Policyjny pościg i dachowanie w rowie

To miała być rutynowa kontrola drogowa na głogowskim Śródmieściu. Policjanci chcieli zatrzymać kierowcę fiata punto, dając sygnały dźwiękowe i świetlne, ale ten przyspieszył i zaczął uciekać.

Wszystko działo się dziś w nocy.

– Kierowca uciekał ulicami miasta, łamiąc przy tym przepisy drogowe, a potem wyjechał na drogę wojewódzką w kierunku Jerzmanowej – powiedział nam Bogdan Kaleta, oficer prasowy głogowskiej komendy. – Była wtedy mgła. Za Jerzmanową auto wypadło z drogi, radiowóz też.

Policjanci doznali powierzchownych obrażeń ciała, ale zdołali obezwładnić i zatrzymać kierowcę fiata, jak się okazało, 20-letniego głogowianina. Jemu nic się nie stało. Autem jechały jeszcze dwie pasażerki w wieku 13 i 17 lat, także mieszkanki miasta.

– Kierowca był trzeźwy, ale pobrano mu krew do badania – dodaje Bogdan Kaleta. – Ucieczkę tłumaczył tym, że nie ma OC i bał się kary.

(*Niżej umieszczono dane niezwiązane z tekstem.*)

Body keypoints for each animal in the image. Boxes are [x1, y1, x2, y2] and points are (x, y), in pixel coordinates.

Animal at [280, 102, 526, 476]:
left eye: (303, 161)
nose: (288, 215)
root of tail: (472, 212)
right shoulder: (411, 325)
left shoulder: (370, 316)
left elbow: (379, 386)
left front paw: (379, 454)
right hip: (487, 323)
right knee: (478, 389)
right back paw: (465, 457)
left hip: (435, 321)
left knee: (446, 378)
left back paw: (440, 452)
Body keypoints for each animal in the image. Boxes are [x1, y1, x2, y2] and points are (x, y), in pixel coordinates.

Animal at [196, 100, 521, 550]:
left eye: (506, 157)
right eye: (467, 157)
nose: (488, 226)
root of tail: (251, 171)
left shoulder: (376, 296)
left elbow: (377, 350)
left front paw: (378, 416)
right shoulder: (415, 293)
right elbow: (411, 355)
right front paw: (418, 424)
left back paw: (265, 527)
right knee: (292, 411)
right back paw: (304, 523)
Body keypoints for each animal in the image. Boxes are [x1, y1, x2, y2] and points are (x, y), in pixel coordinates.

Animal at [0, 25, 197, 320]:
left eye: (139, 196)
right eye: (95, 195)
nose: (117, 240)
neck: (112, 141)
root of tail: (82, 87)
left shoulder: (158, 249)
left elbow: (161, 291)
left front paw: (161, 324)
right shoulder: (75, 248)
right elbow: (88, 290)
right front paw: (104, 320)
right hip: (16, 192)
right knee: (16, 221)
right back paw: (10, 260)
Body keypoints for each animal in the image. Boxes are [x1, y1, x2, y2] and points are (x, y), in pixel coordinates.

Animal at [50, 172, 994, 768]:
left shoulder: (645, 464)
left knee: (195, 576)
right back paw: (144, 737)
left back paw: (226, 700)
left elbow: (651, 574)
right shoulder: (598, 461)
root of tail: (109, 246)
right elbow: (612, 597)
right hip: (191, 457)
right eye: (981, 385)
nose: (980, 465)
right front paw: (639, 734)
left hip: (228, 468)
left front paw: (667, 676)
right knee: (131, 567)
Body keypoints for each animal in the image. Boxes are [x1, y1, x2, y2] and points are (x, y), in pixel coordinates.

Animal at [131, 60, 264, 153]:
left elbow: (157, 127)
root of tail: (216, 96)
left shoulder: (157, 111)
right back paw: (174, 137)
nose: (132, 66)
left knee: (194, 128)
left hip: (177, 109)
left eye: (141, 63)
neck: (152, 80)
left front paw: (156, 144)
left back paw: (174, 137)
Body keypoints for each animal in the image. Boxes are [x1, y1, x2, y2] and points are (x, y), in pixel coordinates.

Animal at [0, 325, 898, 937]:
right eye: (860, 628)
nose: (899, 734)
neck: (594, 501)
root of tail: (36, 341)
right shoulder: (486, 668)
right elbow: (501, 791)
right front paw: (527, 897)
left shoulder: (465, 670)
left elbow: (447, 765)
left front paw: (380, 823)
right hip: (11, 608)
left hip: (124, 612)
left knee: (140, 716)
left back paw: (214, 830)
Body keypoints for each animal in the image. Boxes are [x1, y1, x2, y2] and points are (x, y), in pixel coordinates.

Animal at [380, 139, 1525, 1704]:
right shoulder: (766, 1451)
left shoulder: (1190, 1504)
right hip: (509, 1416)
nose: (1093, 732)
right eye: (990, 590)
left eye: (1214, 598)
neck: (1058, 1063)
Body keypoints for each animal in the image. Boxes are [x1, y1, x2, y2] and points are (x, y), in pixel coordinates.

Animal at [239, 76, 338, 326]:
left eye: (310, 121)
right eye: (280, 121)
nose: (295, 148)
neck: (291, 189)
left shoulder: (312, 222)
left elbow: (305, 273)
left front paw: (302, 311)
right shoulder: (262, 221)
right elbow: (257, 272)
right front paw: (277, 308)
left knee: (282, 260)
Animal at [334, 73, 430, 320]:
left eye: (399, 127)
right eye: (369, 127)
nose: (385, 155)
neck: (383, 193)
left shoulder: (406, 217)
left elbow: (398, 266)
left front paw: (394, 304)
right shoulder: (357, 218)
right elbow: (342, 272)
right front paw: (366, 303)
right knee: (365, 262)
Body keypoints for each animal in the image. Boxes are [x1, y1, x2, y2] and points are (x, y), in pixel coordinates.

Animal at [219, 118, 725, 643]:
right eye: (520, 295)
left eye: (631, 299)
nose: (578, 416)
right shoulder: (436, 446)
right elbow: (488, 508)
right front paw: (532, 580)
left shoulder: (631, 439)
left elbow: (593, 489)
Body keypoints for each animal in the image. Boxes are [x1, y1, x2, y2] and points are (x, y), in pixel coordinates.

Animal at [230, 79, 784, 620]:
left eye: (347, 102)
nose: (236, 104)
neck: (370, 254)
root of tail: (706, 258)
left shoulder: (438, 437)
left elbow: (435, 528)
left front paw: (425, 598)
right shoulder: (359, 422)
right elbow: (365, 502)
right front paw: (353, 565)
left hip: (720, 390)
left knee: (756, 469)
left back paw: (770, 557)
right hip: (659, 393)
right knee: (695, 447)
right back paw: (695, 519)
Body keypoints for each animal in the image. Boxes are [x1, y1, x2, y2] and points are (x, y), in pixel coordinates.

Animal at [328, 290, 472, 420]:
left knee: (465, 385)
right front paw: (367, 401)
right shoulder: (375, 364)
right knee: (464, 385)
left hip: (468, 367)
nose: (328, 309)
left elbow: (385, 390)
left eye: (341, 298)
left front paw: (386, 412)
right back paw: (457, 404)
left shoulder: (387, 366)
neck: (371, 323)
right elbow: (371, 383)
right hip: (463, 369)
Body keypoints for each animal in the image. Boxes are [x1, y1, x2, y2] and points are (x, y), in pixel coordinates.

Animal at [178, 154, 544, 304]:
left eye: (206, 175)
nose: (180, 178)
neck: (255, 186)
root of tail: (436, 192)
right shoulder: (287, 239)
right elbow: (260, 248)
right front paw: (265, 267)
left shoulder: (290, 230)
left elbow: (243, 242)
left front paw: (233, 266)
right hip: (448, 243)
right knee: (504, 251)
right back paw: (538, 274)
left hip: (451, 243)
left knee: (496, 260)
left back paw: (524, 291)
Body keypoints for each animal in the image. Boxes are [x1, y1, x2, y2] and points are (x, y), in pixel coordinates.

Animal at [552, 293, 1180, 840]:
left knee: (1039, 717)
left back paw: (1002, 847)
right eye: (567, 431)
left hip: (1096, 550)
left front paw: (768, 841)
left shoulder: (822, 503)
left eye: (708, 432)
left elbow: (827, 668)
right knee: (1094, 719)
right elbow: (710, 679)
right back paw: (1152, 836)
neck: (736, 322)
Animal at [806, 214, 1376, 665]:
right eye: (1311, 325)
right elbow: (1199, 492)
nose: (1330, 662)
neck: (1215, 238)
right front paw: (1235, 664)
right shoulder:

20-latek usłyszał zarzuty niezatrzymania się do kontroli drogowej i spowodowania pościgu policyjnego. Za to przestępstwo grozi do 5 lat więzienia. Głogowianin dobrowolnie poddał się karze. Poza tym, odpowie jeszcze za popełnione podczas ucieczki wykroczenia.